Just five years ago, I was writing about a new set of tracks discovered at the famed Laetoli site in Tanzania.  Now there's even more news from Laetoli, and this time, it's different.  Old tracks discovered back in the 1970s and then neglected when the much more famous trackways were uncovered at a nearby site have now been subjected to scientific scrutiny.  This re-discovery and new examination appeared in Nature yesterday (and yay, it's open access!).

The paper by McNutt and colleagues describes the original discovery and uncertainty about the prints.  It was definitely a track of five prints at a place designated Site A, and it was definitely from a mammal walking upright on two legs.  But the two best prints revealed a really wide foot that could have been from a bear.  When attention shifted to the more famous tracks nearby at Site G, Site A was ignored.

McNutt and colleagues found the tracks following the original site descriptions from published reports, and they cleaned, photographed, and scanned the prints.  Then they compared the prints to prints left by people, chimpanzees, and bears walking upright.  The prints don't really match bears, but they're definitely not a perfect match to human prints either.


Compared to the tracks at Site G, the ones from Site A are relatively shorter and wider, and the toes seem more splayed.  The weirdest part is that the creature that left these tracks cross-stepped.  That is, as they walked they put each foot across the other to step forward.  That's not how anyone usually walks, except maybe runway models.  So these tracks are very peculiar, and not like anything else we've seen in the fossil record.

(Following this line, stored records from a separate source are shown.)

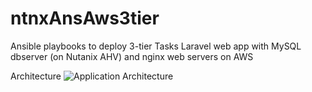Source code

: # ntnxAnsAws3tier
Ansible playbooks to deploy 3-tier Tasks Laravel web app with MySQL dbserver (on Nutanix AHV) and nginx web servers on AWS

Architecture
![Application Architecture](images/arch-ansible-small.jpg)
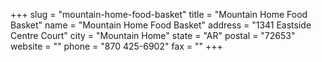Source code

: +++
slug = "mountain-home-food-basket"
title = "Mountain Home Food Basket"
name = "Mountain Home Food Basket"
address = "1341 Eastside Centre Court"
city = "Mountain Home"
state = "AR"
postal = "72653"
website = ""
phone = "870 425-6902"
fax = ""
+++

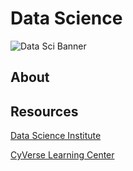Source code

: # Data Science
![Data Sci Banner](assets/data2.jpeg)

## About

## Resources

[Data Science Institute](https://datascience.arizona.edu/)

[CyVerse Learning Center](https://learning.cyverse.org)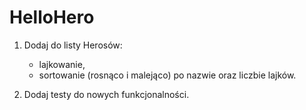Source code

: # HelloHero

1. Dodaj do listy Herosów:
    - lajkowanie,
    - sortowanie (rosnąco i malejąco) po nazwie oraz liczbie lajków.

2. Dodaj testy do nowych funkcjonalności.
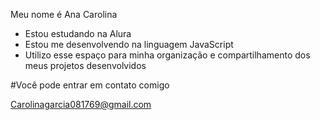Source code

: Meu nome é Ana Carolina 

- Estou estudando na Alura
- Estou me desenvolvendo na linguagem JavaScript
- Utilizo esse espaço para minha organização e compartilhamento dos meus projetos desenvolvidos

#Você pode entrar em contato comigo

Carolinagarcia081769@gmail.com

Now we know that the creatures in this part of Africa were diverse.  This is east Africa, where the remains of Australopithecus afarensis (Lucy), Au. anamensis, and Paranthropus are found.  I suspect the dates for the Paranthropus fossils are too young to be considered for the maker of these tracks (even though they could easily have been around and not leaving fossils).  Foot fossils of Au. afarensis don't match these new tracks.  Au. anamensis seems like the best candidate so far, at least among the creatures that we know about, but it could easily be something we haven't discovered yet.

What I really want to know is whether it cross-stepped as a matter of habit or if this individual was just being weird.

Whatever the case, remember everyone that amazing discoveries might be just outside your door.  Keep your eyes open to the wonders of God's creation!

McNutt et al. 2021. Footprint evidence of early hominin locomotor diversity at Laetoli, Tanzania. Nature DOI 10.1038/s41586-021-04187-7.